(Records provided begins)
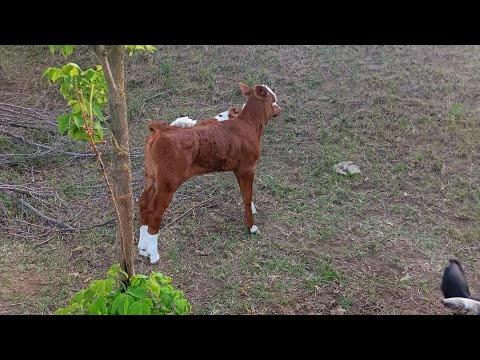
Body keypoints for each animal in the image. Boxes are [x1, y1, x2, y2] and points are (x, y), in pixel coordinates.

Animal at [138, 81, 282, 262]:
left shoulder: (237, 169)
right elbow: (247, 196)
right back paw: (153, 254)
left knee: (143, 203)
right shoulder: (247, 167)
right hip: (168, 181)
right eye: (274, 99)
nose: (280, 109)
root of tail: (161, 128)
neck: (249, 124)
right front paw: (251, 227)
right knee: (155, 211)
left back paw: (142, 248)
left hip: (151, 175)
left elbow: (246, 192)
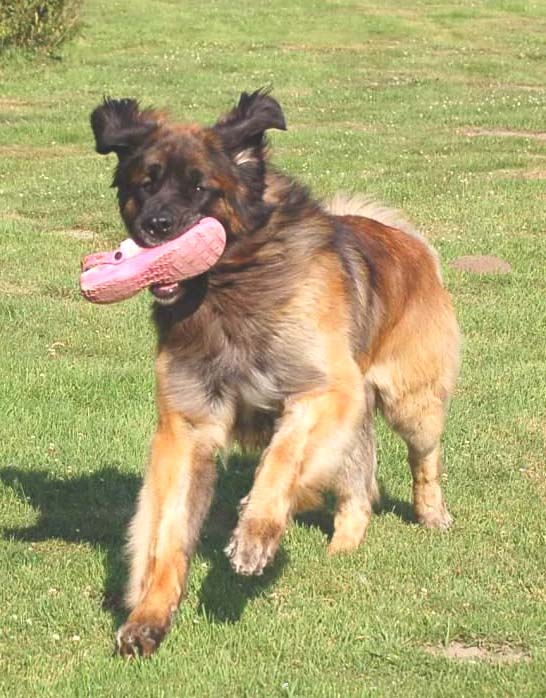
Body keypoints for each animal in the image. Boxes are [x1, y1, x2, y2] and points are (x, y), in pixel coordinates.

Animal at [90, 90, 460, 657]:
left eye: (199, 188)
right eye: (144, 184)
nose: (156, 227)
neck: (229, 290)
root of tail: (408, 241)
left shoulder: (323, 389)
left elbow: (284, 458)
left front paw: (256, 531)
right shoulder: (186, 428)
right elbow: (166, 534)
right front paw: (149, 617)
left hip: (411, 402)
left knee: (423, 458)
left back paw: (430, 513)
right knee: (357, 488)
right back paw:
(Records provided ends)
**Brief:** Copy out the listing above from the line containing "left hip: (151, 175)" to the line containing "left shoulder: (323, 389)", both included, exactly as written and minus the images.

**Solution to this task:**
left hip: (151, 175)
left elbow: (246, 192)
Body keypoints for each animal in the image. Boxes are [x1, y1, x2, y2] and points are (x, y), in pixel coordinates.

Animal at [90, 90, 460, 657]:
left eye: (199, 188)
right eye: (144, 184)
nose: (156, 227)
neck: (229, 290)
root of tail: (408, 241)
left shoulder: (323, 389)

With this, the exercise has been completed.